Luanda- Segue o texto de abertura apresentada pelo presidente da AJPD, António José Ventura, no primeiro debate sobre “A Lei da Probidade Pública e Combate à Corrupção em Angola”, promovido pela instituição acima citada, com objectivos de analisar e divulgar a Lei 3/10, Lei da Probidade Pública, ajudar os cidadãos a compreenderem de que maneira é que a Lei ajudará ou não no combate à corrupção e promover o envolvimento da Sociedade Civil no combate à corrupção através do debate. 


Fonte: Club-k.net

 

Associação Justiça, Paz e Democracia (AJPD), tem, desde a sua formação tem tomado posições inequivocas contra a corrupção. Esta pequena associação chegou mesmo a promover um debate sobre a importância de um debate pacífico, sério e construtivo sobre esse mal social e moral.

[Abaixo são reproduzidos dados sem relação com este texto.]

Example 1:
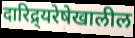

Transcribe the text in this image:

दारिद्र्यरेषेखालील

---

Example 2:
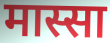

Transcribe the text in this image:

मास्सा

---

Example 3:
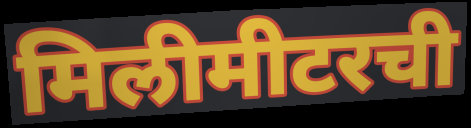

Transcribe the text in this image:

मिलीमीटरची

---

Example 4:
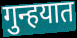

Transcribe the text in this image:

गुन्हयात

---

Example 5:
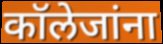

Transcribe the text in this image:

कॉलेजांना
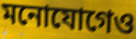
মনোযোগেও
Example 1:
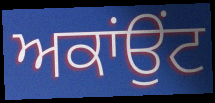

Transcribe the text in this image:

ਅਕਾਂਉਂਟ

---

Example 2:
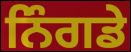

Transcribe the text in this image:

ਨਿੰਗਡੇ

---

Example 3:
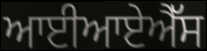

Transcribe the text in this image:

ਆਈਆਏਐੱਸ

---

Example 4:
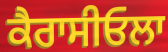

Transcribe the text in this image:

ਕੈਰਾਸੀਓਲਾ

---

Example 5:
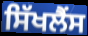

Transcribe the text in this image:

ਸਿੱਖਲੈਂਸ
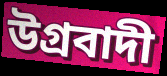
উগ্রবাদী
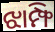
ଝାମ୍ଫି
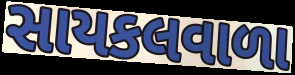
સાયકલવાળા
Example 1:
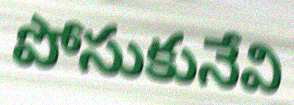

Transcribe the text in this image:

పోసుకునేవి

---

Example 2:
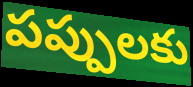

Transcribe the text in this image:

పప్పులకు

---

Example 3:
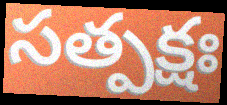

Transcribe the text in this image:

సత్పక్షః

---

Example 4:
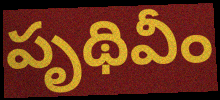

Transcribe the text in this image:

పృథివీం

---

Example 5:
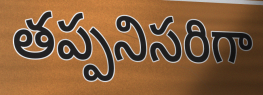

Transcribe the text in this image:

తప్పనిసరిగా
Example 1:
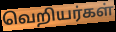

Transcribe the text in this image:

வெறியர்கள்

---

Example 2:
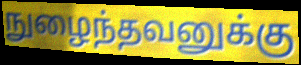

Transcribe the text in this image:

நுழைந்தவனுக்கு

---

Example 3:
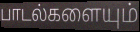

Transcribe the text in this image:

பாடல்களையும்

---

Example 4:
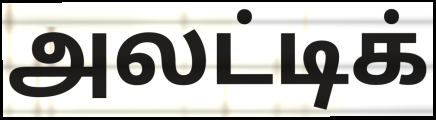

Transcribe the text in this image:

Um dos tópicos relacionados com a corrupção que a AJPD elegue para o debate público foi a relevância de uma amnistia dos crimes de corrupção para que o fosse possível uma espécie de renovação dos corações, das práticas, tendo como referência um momento político em que permitisse mobilizar toda a Nação, mesmo aqueles que no passado tivessem eles mesmos praticados crimes de corrupção.


Decorreram vários anos e a prática de corrupção agravou-se, minando até mesmo a liderança de comunidades religiosas.

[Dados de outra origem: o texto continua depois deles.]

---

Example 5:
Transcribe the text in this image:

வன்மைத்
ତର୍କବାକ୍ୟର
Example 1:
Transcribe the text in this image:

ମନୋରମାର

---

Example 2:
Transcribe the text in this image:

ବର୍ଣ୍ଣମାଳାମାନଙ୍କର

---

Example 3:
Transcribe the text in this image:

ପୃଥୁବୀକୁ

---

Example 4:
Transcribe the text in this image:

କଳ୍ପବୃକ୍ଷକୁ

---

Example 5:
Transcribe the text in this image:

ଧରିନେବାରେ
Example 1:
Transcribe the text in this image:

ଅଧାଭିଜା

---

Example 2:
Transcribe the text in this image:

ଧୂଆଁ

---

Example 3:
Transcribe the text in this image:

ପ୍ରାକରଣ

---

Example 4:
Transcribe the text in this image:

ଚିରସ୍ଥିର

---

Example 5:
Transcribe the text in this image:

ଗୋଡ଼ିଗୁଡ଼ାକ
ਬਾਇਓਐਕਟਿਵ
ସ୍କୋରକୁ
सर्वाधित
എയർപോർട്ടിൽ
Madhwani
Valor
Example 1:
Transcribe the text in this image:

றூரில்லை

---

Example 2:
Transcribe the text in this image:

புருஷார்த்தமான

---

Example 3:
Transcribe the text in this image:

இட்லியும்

Há leis em vigor, muito antes da aprovação da Lei da Probidade Pública, que servem de forma mais do que suficiente para o combate à corrupção. Foi o caso da Lei dos Crimes cometidos por titulares de cargos de responsabilidade em 1990; a Lei da Alta Autoridade Contra a Corrupção em 1996, sem que, no entanto, tenham sido dados os passos necessários para a sua implementação.


Angola ratificou em 2006, a Convenção da Nações Unidas Contra a Corrupção e a Convenção da União Africana sobre a Prevenção e o Combate à Corrupção que recomendam aos Estados a adoptarem, além das medidas legais, medidas políticas e sociais concernentes no combate à corrupção.

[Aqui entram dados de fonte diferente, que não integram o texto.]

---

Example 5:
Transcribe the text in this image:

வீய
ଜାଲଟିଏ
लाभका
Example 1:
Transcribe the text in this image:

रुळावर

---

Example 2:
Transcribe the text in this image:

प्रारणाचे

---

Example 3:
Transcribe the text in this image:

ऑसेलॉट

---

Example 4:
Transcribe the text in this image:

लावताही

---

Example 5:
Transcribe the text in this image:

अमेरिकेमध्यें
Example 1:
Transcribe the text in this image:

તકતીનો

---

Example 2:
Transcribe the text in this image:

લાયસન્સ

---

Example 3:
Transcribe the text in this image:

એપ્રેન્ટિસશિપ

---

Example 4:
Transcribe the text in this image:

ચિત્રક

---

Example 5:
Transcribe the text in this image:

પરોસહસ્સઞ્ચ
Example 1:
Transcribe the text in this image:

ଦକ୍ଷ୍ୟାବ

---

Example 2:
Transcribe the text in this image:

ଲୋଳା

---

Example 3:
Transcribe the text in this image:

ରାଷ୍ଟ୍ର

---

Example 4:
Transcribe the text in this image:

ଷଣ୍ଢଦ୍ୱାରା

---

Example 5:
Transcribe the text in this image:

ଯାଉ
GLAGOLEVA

Todos os dias são presos cidadãos comuns por fortes indícios da prática de crimes de corrupção. Contudo, é por demais sabido, e ao longo dos anos têm sido reiteradas denúncias fundamentadas de sinais exteriores de riqueza ilicitamente acumulada por titulares de cargos públicos e altos funcionários do Estado, sem que os órgãos com responsabilidade para tal tenham efectivamente tomado as medidas pertinentes que se impunham e impõe.


Não conhecimento do domínio público da abertura de processo de investigação criminal em que os suspeitos sejam titulares de cargos públicos ou altos funcionários do Estado, quando o Presidente da República diz que é preciso pôr fim à  prática de titulares de órgãos de soberania cuidar ao mesmo tempo de negócios privados enquanto exercem aquelas funções.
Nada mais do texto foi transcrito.